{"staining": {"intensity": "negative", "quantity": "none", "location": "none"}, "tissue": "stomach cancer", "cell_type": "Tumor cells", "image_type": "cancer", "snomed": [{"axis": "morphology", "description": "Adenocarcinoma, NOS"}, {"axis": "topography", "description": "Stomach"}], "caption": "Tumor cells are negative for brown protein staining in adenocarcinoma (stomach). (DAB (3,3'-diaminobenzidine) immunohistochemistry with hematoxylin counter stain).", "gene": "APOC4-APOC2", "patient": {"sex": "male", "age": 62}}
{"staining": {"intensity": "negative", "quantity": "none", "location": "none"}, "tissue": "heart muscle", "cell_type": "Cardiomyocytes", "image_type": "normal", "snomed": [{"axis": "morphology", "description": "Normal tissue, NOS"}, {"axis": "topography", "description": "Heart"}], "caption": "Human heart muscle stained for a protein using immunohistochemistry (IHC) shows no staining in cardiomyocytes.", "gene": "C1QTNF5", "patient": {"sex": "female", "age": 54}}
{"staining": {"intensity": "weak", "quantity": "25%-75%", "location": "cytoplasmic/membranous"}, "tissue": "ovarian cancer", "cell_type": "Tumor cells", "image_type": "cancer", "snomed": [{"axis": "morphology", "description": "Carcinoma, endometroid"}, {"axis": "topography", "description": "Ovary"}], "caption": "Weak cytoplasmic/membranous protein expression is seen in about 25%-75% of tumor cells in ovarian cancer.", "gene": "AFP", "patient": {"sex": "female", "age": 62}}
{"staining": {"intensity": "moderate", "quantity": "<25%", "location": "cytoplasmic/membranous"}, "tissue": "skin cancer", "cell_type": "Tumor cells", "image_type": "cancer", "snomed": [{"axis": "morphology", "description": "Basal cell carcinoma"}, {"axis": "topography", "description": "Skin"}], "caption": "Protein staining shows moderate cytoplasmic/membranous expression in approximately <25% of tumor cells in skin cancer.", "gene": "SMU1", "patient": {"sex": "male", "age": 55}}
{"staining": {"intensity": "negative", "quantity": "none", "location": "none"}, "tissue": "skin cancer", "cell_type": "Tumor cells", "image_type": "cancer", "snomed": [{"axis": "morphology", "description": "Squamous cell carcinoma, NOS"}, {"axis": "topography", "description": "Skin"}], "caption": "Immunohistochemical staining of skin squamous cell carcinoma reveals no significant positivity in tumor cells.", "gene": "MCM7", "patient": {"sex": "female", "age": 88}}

######

▶ EXERCISE DESCRIPTION
Among the lines above, which ones include the word "expression"? Copy them.

▶ SOLUTION
{"staining": {"intensity": "weak", "quantity": "25%-75%", "location": "cytoplasmic/membranous"}, "tissue": "ovarian cancer", "cell_type": "Tumor cells", "image_type": "cancer", "snomed": [{"axis": "morphology", "description": "Carcinoma, endometroid"}, {"axis": "topography", "description": "Ovary"}], "caption": "Weak cytoplasmic/membranous protein expression is seen in about 25%-75% of tumor cells in ovarian cancer.", "gene": "AFP", "patient": {"sex": "female", "age": 62}}
{"staining": {"intensity": "moderate", "quantity": "<25%", "location": "cytoplasmic/membranous"}, "tissue": "skin cancer", "cell_type": "Tumor cells", "image_type": "cancer", "snomed": [{"axis": "morphology", "description": "Basal cell carcinoma"}, {"axis": "topography", "description": "Skin"}], "caption": "Protein staining shows moderate cytoplasmic/membranous expression in approximately <25% of tumor cells in skin cancer.", "gene": "SMU1", "patient": {"sex": "male", "age": 55}}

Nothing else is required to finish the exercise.